*Selected extract:*
######
Never in the history of mankind have we witnessed a ‘silent revolution’ of such significance for all sectors of society: population ageing, a global phenomenon, is affecting every man, woman and child with direct bearing on the intergenerational and intragenerational equity and solidarity. Two key elements of this transformation: a new architecture of society and an increasing complexity of extended family patterns and relations. Consequently, fundamental issues are brought to the forefront: one of them is to address the role of the older generations and grand-parenthood in our society today, knowing violence within families and in schools call for urgent measures and interventions to guarantee the healthy development of children. Furthermore, in a global context of techno-/eco-lead policy agenda, empowering the family and older generations for the betterment of youth is at the center of stabilizing society, ensuring a humanized development and guaranteeing inner and outer peace and security for all generations. Data shows that the grandparents and the elders play an increasing role in all sectors of society such as providing care to their grand-children, heading households, parenting orphans and volunteering on a number of activities.
######
*Material shown:*
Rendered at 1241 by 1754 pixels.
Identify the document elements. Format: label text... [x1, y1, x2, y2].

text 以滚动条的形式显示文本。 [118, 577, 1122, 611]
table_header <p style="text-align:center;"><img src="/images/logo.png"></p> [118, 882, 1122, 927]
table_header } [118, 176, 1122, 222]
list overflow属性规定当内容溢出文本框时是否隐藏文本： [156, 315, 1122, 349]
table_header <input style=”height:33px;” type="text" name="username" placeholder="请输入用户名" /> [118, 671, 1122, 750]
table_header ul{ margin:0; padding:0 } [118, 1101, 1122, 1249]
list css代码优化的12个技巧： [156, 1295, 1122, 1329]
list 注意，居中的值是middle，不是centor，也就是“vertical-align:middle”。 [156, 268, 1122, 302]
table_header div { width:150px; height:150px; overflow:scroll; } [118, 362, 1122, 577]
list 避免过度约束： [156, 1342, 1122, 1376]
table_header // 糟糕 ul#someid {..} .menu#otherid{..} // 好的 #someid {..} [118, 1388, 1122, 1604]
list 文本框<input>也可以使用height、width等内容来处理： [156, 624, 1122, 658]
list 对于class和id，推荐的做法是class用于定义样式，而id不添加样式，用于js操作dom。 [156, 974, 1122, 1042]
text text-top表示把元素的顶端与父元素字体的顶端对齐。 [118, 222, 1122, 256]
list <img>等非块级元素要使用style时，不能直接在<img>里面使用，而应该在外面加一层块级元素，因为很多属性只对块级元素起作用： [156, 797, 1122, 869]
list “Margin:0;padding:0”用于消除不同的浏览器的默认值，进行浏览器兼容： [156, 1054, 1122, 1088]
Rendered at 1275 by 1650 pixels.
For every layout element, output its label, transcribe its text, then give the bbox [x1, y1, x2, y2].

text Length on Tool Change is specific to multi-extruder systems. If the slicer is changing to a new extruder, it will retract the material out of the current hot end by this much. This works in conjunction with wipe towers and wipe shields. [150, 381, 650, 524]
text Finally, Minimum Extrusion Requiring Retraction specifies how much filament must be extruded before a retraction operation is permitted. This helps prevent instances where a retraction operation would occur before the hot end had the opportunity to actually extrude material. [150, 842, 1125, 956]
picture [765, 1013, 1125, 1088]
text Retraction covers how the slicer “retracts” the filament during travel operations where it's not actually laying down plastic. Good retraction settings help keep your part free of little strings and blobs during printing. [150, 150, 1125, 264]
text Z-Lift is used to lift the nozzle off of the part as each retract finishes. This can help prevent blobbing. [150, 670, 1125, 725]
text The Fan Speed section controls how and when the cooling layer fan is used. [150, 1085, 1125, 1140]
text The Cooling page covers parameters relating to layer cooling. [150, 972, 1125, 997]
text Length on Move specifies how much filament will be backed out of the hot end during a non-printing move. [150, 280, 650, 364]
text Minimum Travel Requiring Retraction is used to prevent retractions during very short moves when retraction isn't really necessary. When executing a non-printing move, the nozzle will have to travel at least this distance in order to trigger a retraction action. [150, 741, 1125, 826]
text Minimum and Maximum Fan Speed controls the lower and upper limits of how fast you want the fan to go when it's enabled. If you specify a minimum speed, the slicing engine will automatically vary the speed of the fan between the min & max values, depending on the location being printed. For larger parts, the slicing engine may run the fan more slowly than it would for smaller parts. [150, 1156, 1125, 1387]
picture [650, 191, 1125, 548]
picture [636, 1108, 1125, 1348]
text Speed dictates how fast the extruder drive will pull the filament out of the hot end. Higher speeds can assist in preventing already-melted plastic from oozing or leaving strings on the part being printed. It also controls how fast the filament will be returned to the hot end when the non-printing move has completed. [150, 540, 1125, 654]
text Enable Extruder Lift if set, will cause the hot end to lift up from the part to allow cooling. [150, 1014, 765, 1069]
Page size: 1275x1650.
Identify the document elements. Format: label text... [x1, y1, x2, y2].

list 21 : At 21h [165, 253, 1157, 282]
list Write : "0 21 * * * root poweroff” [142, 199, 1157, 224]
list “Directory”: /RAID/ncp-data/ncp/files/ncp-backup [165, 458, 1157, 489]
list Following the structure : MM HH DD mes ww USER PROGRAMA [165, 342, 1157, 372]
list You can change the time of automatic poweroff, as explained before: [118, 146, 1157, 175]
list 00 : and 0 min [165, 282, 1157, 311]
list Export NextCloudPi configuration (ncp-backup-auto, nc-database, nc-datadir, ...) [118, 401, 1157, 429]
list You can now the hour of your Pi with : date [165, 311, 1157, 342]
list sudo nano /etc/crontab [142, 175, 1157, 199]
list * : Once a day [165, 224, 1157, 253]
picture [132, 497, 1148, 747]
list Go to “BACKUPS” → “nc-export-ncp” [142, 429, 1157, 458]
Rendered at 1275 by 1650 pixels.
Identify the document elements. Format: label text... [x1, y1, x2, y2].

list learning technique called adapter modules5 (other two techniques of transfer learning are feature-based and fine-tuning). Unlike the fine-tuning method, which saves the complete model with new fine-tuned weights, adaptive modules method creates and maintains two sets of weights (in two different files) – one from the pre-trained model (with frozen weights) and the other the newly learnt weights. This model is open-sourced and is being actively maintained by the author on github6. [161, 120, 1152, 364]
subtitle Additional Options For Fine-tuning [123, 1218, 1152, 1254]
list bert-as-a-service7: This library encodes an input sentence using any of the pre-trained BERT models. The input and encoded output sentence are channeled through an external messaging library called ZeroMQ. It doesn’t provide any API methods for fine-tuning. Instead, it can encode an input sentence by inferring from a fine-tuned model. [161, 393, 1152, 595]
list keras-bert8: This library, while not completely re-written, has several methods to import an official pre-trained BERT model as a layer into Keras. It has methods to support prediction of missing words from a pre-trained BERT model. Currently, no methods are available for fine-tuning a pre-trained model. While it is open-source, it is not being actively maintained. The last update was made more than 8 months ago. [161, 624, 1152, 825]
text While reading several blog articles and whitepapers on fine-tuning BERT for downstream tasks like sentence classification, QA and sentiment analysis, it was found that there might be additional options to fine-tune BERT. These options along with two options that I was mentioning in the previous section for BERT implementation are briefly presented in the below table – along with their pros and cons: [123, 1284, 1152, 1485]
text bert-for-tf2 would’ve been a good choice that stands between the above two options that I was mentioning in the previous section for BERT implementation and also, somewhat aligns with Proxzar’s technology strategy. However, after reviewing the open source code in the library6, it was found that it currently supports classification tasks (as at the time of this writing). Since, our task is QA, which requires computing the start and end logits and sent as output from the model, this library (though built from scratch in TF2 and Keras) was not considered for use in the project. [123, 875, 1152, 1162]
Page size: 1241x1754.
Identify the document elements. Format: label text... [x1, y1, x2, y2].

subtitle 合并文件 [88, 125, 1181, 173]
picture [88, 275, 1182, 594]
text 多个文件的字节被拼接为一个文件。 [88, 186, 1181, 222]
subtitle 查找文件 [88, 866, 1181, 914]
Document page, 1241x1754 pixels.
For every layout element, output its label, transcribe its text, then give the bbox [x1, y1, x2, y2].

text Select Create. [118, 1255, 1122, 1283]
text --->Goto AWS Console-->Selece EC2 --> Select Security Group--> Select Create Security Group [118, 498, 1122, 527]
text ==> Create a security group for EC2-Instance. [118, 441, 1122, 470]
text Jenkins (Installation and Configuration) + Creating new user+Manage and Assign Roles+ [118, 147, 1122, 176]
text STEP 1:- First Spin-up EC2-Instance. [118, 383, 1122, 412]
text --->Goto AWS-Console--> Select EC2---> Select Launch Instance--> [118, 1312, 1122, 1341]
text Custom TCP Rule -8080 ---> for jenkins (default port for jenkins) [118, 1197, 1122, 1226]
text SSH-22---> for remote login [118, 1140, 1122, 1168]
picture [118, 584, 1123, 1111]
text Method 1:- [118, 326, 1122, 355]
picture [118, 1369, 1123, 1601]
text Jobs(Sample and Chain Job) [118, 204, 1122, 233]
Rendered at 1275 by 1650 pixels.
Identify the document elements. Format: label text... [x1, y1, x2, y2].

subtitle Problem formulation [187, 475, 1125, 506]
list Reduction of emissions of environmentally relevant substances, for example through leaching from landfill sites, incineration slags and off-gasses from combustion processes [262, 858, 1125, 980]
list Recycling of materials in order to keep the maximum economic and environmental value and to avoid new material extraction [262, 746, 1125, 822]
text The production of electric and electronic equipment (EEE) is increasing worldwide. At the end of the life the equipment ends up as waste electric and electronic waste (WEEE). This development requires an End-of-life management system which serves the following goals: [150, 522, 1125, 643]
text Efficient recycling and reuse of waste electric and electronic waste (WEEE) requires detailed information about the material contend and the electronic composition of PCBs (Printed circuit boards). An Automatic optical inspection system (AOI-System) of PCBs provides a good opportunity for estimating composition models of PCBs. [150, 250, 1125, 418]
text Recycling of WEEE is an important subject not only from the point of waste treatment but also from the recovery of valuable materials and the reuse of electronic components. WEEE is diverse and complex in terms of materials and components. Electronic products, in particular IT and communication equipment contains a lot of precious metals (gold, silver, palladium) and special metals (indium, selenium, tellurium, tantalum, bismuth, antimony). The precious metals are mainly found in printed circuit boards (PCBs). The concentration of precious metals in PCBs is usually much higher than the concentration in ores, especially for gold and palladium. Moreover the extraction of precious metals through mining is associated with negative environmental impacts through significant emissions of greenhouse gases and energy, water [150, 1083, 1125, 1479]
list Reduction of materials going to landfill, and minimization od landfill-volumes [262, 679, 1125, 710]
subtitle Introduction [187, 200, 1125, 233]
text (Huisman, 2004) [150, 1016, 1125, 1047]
######
*The tasks:*
1 - Render the listing lines as a JSON list of strings, one string per line and with blank lines omitted, beginning at the listing line that contains "text Length on Tool" and ending after the listing line that contains "text The Fan".
2 - Extend the passage on population ageing and the role of older generations from the point at which it stops.

*Answers to the exercises:*
1 -
[
  "text Length on Tool Change is specific to multi-extruder systems. If the slicer is changing to a new extruder, it will retract the material out of the current hot end by this much. This works in conjunction with wipe towers and wipe shields. [150, 381, 650, 524]",
  "text Finally, Minimum Extrusion Requiring Retraction specifies how much filament must be extruded before a retraction operation is permitted. This helps prevent instances where a retraction operation would occur before the hot end had the opportunity to actually extrude material. [150, 842, 1125, 956]",
  "picture [765, 1013, 1125, 1088]",
  "text Retraction covers how the slicer “retracts” the filament during travel operations where it's not actually laying down plastic. Good retraction settings help keep your part free of little strings and blobs during printing. [150, 150, 1125, 264]",
  "text Z-Lift is used to lift the nozzle off of the part as each retract finishes. This can help prevent blobbing. [150, 670, 1125, 725]",
  "text The Fan Speed section controls how and when the cooling layer fan is used. [150, 1085, 1125, 1140]"
]

2 -
Traditionally, ancient cultures recognized the older generations as the source of knowledge and wisdom and referred to them as models for their own lives and future. The Elders were praised as “Transmitters of culture”, as “Guardians of the secrets of life” or as “the Wise” to consult for preventing conflicts and preserving peace in the individual and in society. Today, their role is challenged and tends to be ignored with the mutation of the traditional family, with migration, with the mix of cultures and especially the predominance of an economy and technology value-based society.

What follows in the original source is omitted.